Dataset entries
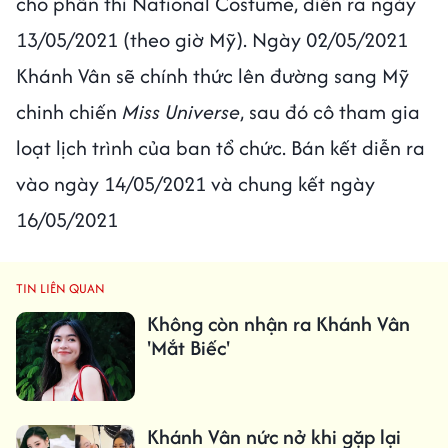
cho phần thi National Costume, diễn ra ngày
13/05/2021 (theo giờ Mỹ). Ngày 02/05/2021
Khánh Vân sẽ chính thức lên đường sang Mỹ
chinh chiến
Miss Universe
, sau đó cô tham gia
loạt lịch trình của ban tổ chức. Bán kết diễn ra
vào ngày 14/05/2021 và chung kết ngày
16/05/2021
TIN LIÊN QUAN
Không còn nhận ra Khánh Vân
'Mắt Biếc'
Khánh Vân nức nở khi gặp lại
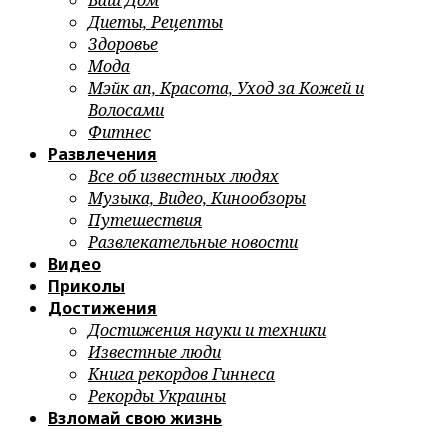
Ваш Дом
Диеты, Рецепты
Здоровье
Мода
Мэйк ап, Красота, Уход за Кожей и
Волосами
Фитнес
Развлечения
Все об известных людях
Музыка, Видео, Кинообзоры
Путешествия
Развлекательные новости
Видео
Приколы
Достижения
Достижения науки и техники
Известные люди
Книга рекордов Гиннеса
Рекорды Украины
Взломай свою жизнь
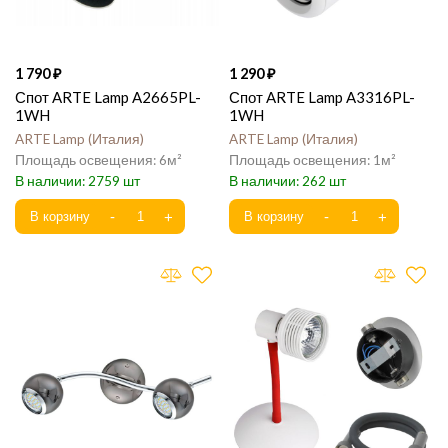
1 790
1 290
Спот ARTE Lamp A2665PL-
Спот ARTE Lamp A3316PL-
1WH
1WH
ARTE Lamp
Италия
ARTE Lamp
Италия
6
1
2759
262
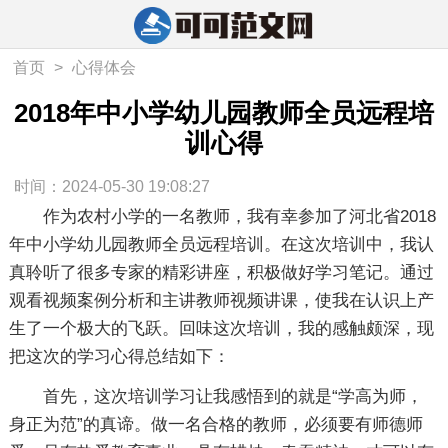
首页
>
心得体会
2018年中小学幼儿园教师全员远程培
训心得
时间：2024-05-30 19:08:27
作为农村小学的一名教师，我有幸参加了河北省2018
年中小学幼儿园教师全员远程培训。在这次培训中，我认
真聆听了很多专家的精彩讲座，积极做好学习笔记。通过
观看视频案例分析和主讲教师视频讲课，使我在认识上产
生了一个极大的飞跃。回味这次培训，我的感触颇深，现
把这次的学习心得总结如下：
首先，这次培训学习让我感悟到的就是“学高为师，
身正为范”的真谛。做一名合格的教师，必须要有师德师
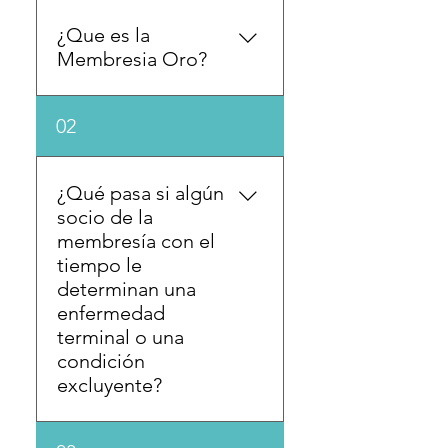
¿Que es la
Membresia Oro?
Es una Protección Funeral
02
Familiar -todo incluido- que
proteje a 7 personas (sanas)
desde el día 1 de costa a
¿Qué pasa si algún
costa con un Servicio
socio de la
Funeral Integral con la
membresía con el
opción de Cremación Gratis.
tiempo le
determinan una
enfermedad
terminal o una
condición
excluyente?
Si un protegido por la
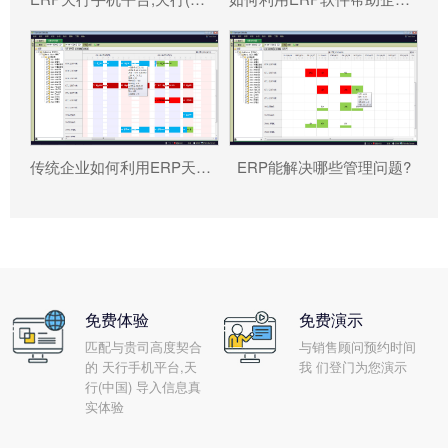
传统企业如何利用ERP天行手机平台,天行(中国) 重塑竞争力?
ERP能解决哪些管理问题?
免费体验
免费演示
匹配与贵司高度契合
与销售顾问预约时间
的 天行手机平台,天
我 们登门为您演示
行(中国) 导入信息真
实体验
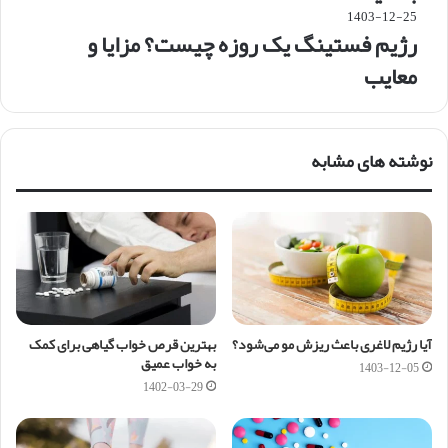
1403-12-25
رژیم فستینگ یک روزه چیست؟ مزایا و
معایب
نوشته های مشابه
آیا رژیم لاغری باعث ریزش مو می‌شود؟
بهترین قرص خواب گیاهی برای کمک
به خواب عمیق
1403-12-05
1402-03-29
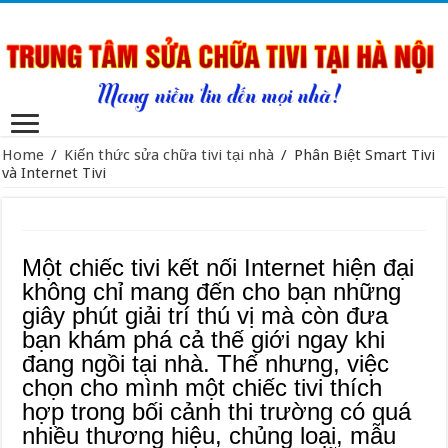
Home
/
Kiến thức sửa chữa tivi tại nhà
/
Phân Biệt Smart Tivi
và Internet Tivi
Một chiếc tivi kết nối Internet hiện đại
không chỉ mang đến cho bạn những
giây phút giải trí thú vị mà còn đưa
bạn khám phá cả thế giới ngay khi
đang ngồi tại nhà. Thế nhưng, việc
chọn cho mình một chiếc tivi thích
hợp trong bối cảnh thi trường có quá
nhiều thương hiệu, chủng loại, mẫu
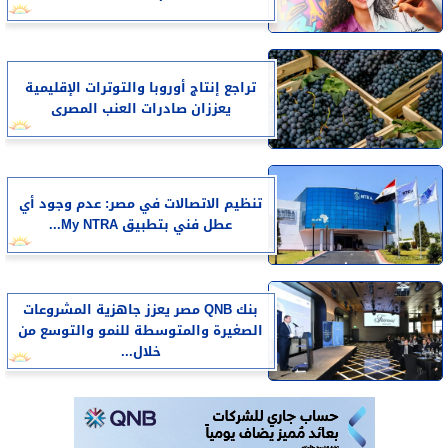
تراجع إنتاج أوروبا والتوترات الإقليمية
يعززان صادرات العنب المصرى
تنظيم الاتصالات في مصر: عدم وجود أي
عطل فني بتطبيق My NTRA...
بنك QNB مصر يعزز جاهزية المشروعات
الصغيرة والمتوسطة للنمو والتوسع من
خلال...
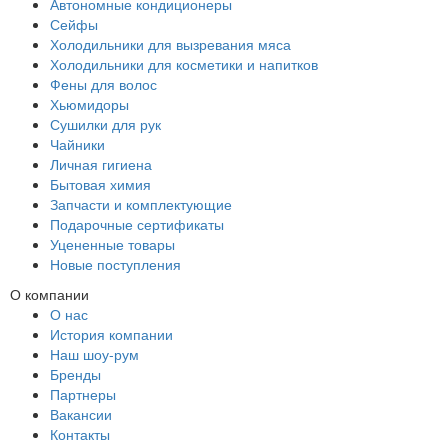
Автономные кондиционеры
Сейфы
Холодильники для вызревания мяса
Холодильники для косметики и напитков
Фены для волос
Хьюмидоры
Сушилки для рук
Чайники
Личная гигиена
Бытовая химия
Запчасти и комплектующие
Подарочные сертификаты
Уцененные товары
Новые поступления
О компании
О нас
История компании
Наш шоу-рум
Бренды
Партнеры
Вакансии
Контакты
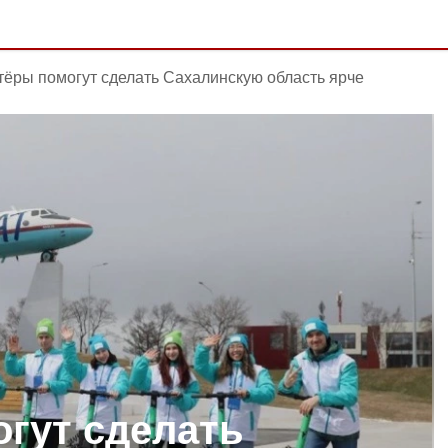
ёры помогут сделать Сахалинскую область ярче
гут сделать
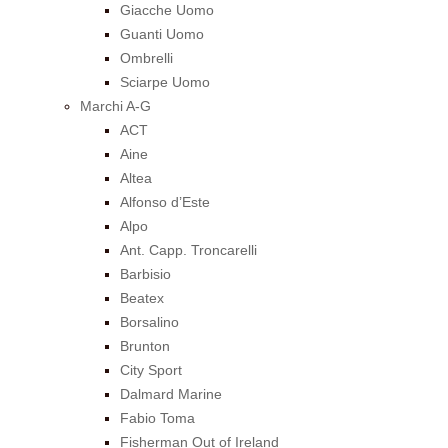
Giacche Uomo
Guanti Uomo
Ombrelli
Sciarpe Uomo
Marchi A-G
ACT
Aine
Altea
Alfonso d’Este
Alpo
Ant. Capp. Troncarelli
Barbisio
Beatex
Borsalino
Brunton
City Sport
Dalmard Marine
Fabio Toma
Fisherman Out of Ireland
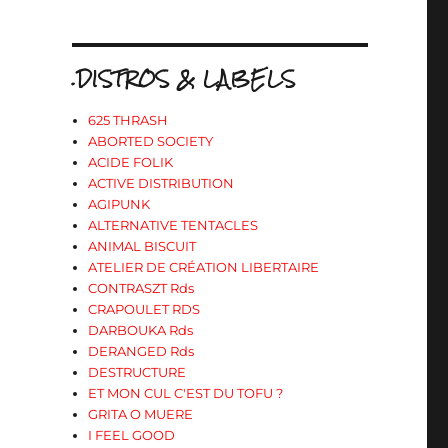
.DISTROS & LABELS
625 THRASH
ABORTED SOCIETY
ACIDE FOLIK
ACTIVE DISTRIBUTION
AGIPUNK
ALTERNATIVE TENTACLES
ANIMAL BISCUIT
ATELIER DE CRÉATION LIBERTAIRE
CONTRASZT Rds
CRAPOULET RDS
DARBOUKA Rds
DERANGED Rds
DESTRUCTURE
ET MON CUL C'EST DU TOFU ?
GRITA O MUERE
I FEEL GOOD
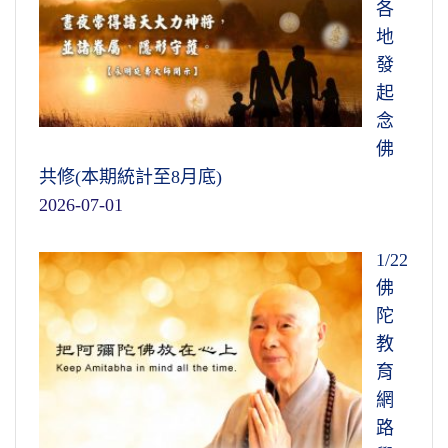
各
地
發
起
念
佛
共修(本期統計至8月底)
2026-07-01
1/22
佛
陀
教
育
網
路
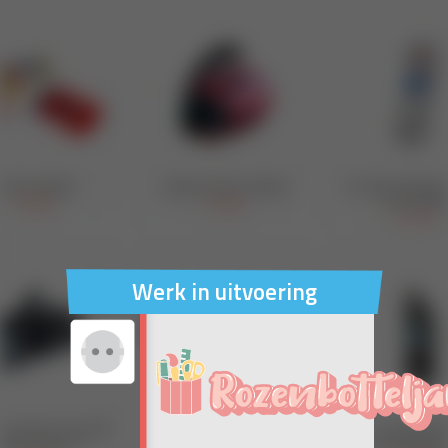
Werk in uitvoering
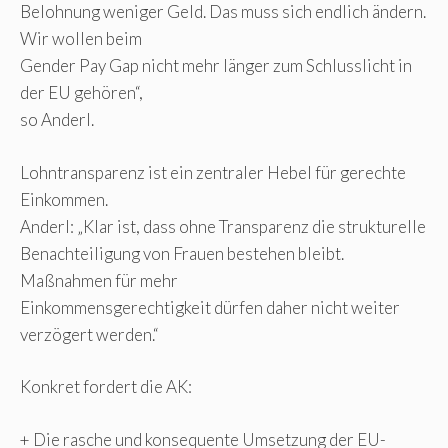
Belohnung weniger Geld. Das muss sich endlich ändern.
Wir wollen beim
Gender Pay Gap nicht mehr länger zum Schlusslicht in
der EU gehören“,
so Anderl.
Lohntransparenz ist ein zentraler Hebel für gerechte
Einkommen.
Anderl: „Klar ist, dass ohne Transparenz die strukturelle
Benachteiligung von Frauen bestehen bleibt.
Maßnahmen für mehr
Einkommensgerechtigkeit dürfen daher nicht weiter
verzögert werden.“
Konkret fordert die AK:
+ Die rasche und konsequente Umsetzung der EU-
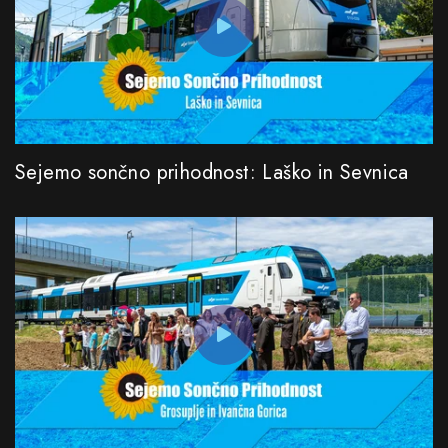
Sejemo sončno prihodnost: Laško in Sevnica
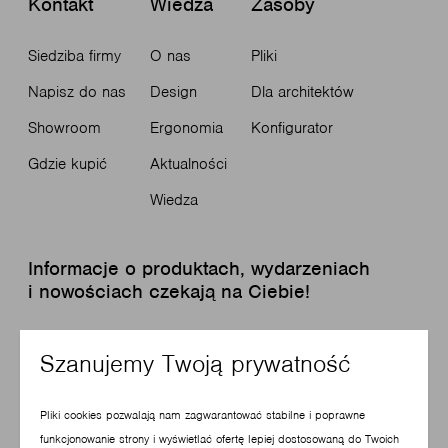
Kontakt
Wiedza
Zasoby
Siedziba firmy
O nas
Pliki
Napisz do nas
Design
Dla architektów
Showroom
Ergonomia
Konfigurator
Gdzie kupić
Aktualności
Wiedza
Informacje o produktach, wydarzeniach
i nowościach czekają na Ciebie!
Zapisz się do newslettera
Szanujemy Twoją prywatność
Pliki cookies pozwalają nam zagwarantować stabilne i poprawne
funkcjonowanie strony i wyświetlać ofertę lepiej dostosowaną do Twoich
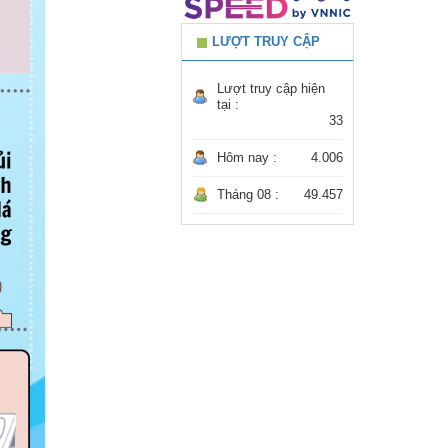
LƯỢT TRUY CẬP
Lượt truy cập hiện
tại :
33
Hôm nay :
4.006
Tháng 08 :
49.457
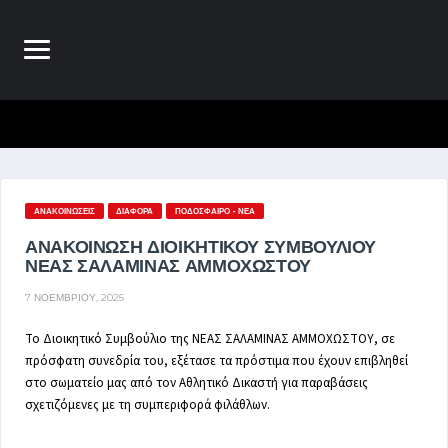
ΑΝΑΚΟΙΝΏΣΕΙΣ
ΔΙΆΦΟΡΑ
ΠΟΔΌΣΦΑΙΡΟ - ΝΈΑ
ΑΝΑΚΟΙΝΩΣΗ ΔΙΟΙΚΗΤΙΚΟΥ ΣΥΜΒΟΥΛΙΟΥ
ΝΕΑΣ ΣΑΛΑΜΙΝΑΣ ΑΜΜΟΧΩΣΤΟΥ
7 ΝΟΕΜΒΡΊΟΥ, 2025
Το Διοικητικό Συμβούλιο της ΝΕΑΣ ΣΑΛΑΜΙΝΑΣ ΑΜΜΟΧΩΣΤΟΥ, σε
πρόσφατη συνεδρία του, εξέτασε τα πρόστιμα που έχουν επιβληθεί
στο σωματείο μας από τον Αθλητικό Δικαστή για παραβάσεις
σχετιζόμενες με τη συμπεριφορά φιλάθλων.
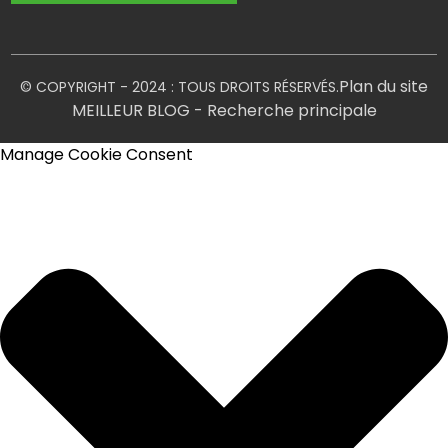
Plan du site
© COPYRIGHT - 2024 : TOUS DROITS RÉSERVÉS.
MEILLEUR BLOG
- Recherche principale
Manage Cookie Consent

Directive: Search term "ΣΑΛΑΜΙΝΑΣ": return each line of the data that contains it.

Answer to this task:
ΝΕΑΣ ΣΑΛΑΜΙΝΑΣ ΑΜΜΟΧΩΣΤΟΥ
Το Διοικητικό Συμβούλιο της ΝΕΑΣ ΣΑΛΑΜΙΝΑΣ ΑΜΜΟΧΩΣΤΟΥ, σε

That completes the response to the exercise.